## What you will do
All of the data is to be copied without a single change.

## Extracted material
..........

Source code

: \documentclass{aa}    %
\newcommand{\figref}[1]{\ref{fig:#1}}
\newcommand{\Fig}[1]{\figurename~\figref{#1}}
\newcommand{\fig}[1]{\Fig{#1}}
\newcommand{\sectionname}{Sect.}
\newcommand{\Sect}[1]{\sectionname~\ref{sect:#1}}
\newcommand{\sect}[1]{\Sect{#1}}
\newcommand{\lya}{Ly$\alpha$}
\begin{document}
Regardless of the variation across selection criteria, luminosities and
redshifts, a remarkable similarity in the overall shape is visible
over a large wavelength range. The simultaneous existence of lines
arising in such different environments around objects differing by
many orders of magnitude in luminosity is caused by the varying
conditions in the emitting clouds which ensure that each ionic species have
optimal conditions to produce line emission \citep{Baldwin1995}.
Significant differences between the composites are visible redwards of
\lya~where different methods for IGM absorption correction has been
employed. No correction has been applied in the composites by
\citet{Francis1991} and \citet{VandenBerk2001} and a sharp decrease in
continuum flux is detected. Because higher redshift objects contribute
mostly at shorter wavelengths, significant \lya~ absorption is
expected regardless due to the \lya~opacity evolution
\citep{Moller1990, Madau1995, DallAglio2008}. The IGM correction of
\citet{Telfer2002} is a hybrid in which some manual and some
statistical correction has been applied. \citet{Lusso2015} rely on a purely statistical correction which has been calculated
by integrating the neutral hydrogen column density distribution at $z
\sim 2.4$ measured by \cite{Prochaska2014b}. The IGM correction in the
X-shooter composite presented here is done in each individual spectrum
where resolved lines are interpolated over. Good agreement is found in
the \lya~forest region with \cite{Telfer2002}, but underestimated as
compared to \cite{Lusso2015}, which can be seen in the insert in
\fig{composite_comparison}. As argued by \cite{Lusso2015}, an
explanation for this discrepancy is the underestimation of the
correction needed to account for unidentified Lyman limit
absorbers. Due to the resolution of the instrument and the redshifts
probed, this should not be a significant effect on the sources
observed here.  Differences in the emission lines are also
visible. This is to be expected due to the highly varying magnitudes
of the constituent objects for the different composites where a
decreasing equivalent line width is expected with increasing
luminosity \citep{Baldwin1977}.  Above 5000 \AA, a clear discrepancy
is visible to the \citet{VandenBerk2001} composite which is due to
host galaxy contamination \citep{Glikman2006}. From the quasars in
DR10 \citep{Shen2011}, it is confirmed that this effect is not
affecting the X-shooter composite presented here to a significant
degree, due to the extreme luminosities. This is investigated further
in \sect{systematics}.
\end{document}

..........

## Exercise response
Source code

: \documentclass{aa}    %
\newcommand{\figref}[1]{\ref{fig:#1}}
\newcommand{\Fig}[1]{\figurename~\figref{#1}}
\newcommand{\fig}[1]{\Fig{#1}}
\newcommand{\sectionname}{Sect.}
\newcommand{\Sect}[1]{\sectionname~\ref{sect:#1}}
\newcommand{\sect}[1]{\Sect{#1}}
\newcommand{\lya}{Ly$\alpha$}
\begin{document}
Regardless of the variation across selection criteria, luminosities and
redshifts, a remarkable similarity in the overall shape is visible
over a large wavelength range. The simultaneous existence of lines
arising in such different environments around objects differing by
many orders of magnitude in luminosity is caused by the varying
conditions in the emitting clouds which ensure that each ionic species have
optimal conditions to produce line emission \citep{Baldwin1995}.
Significant differences between the composites are visible redwards of
\lya~where different methods for IGM absorption correction has been
employed. No correction has been applied in the composites by
\citet{Francis1991} and \citet{VandenBerk2001} and a sharp decrease in
continuum flux is detected. Because higher redshift objects contribute
mostly at shorter wavelengths, significant \lya~ absorption is
expected regardless due to the \lya~opacity evolution
\citep{Moller1990, Madau1995, DallAglio2008}. The IGM correction of
\citet{Telfer2002} is a hybrid in which some manual and some
statistical correction has been applied. \citet{Lusso2015} rely on a purely statistical correction which has been calculated
by integrating the neutral hydrogen column density distribution at $z
\sim 2.4$ measured by \cite{Prochaska2014b}. The IGM correction in the
X-shooter composite presented here is done in each individual spectrum
where resolved lines are interpolated over. Good agreement is found in
the \lya~forest region with \cite{Telfer2002}, but underestimated as
compared to \cite{Lusso2015}, which can be seen in the insert in
\fig{composite_comparison}. As argued by \cite{Lusso2015}, an
explanation for this discrepancy is the underestimation of the
correction needed to account for unidentified Lyman limit
absorbers. Due to the resolution of the instrument and the redshifts
probed, this should not be a significant effect on the sources
observed here.  Differences in the emission lines are also
visible. This is to be expected due to the highly varying magnitudes
of the constituent objects for the different composites where a
decreasing equivalent line width is expected with increasing
luminosity \citep{Baldwin1977}.  Above 5000 \AA, a clear discrepancy
is visible to the \citet{VandenBerk2001} composite which is due to
host galaxy contamination \citep{Glikman2006}. From the quasars in
DR10 \citep{Shen2011}, it is confirmed that this effect is not
affecting the X-shooter composite presented here to a significant
degree, due to the extreme luminosities. This is investigated further
in \sect{systematics}.
\end{document}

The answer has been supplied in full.